The main cast members effortlessly fill their respective roles with the convincing sense of rapport they have maintained for years outside and inside the screen; not only they know and understand their characters well to the core, but also they clearly enjoy working with each other. While Vin Diesel and Paul Walker function as the solid center as usual, Tyrese Gibson and Ludacris give us some good laughs during their comic moments, and Dwayne Johnson relishes his own moment with gusto around the bombastic climax unfolded in the middle of the downtown area of LA. Michelle Rodriguez brings enough spunk into her character although her character’s personal trouble is the least compelling element in the film, and the same thing can be said about Nathalie Emmanuel, who gives us a nice impression of smart, resourceful woman while looking as sexy as demanded (how the camera looks at female bodies in the film is pretty close to Michael Bay’s films, by the way).

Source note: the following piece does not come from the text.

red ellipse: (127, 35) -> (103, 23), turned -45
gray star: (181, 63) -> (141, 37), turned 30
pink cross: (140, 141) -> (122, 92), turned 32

While Djimon Hounsou is wasted in his bland, thankless villain role, Tony Jaa functions as one of Jakande’s henchmen, and Jason Statham is suitably cast as your typical hardcore villain. In case of Kurt Russell, he enjoys every minute of his appearance, and the way his scene-stealing performance flips between humor and toughness is simply a delight to watch.
As the final scene poignantly reminds us, “Furious 7” is the last movie of Paul Walker, who died because of an unfortunate car accident in late 2013. While the production process was delayed as a result, Walker’s performance was completed through CGI and body doubles (Walker’s two brothers Caleb and Cody participated in the production as his stand-ins), and the end result shows no visible sign of awkwardness although you can often sense where they tried to hide CGI and body doubles as much as possible.
Making a sincere, respectful farewell to one of its stars, “Furious 7” works well as a solid blockbuster action film. I was mildly entertained by the early films of the Fast and Furious series, but I was rather impressed by how this long series went further during recent years, and I must say I came to have some grudging admiration for its enduring, or endearing, quantity/quality control. The movie drives well, and it will be probably remembered well as the final film of a good actor who left us too early.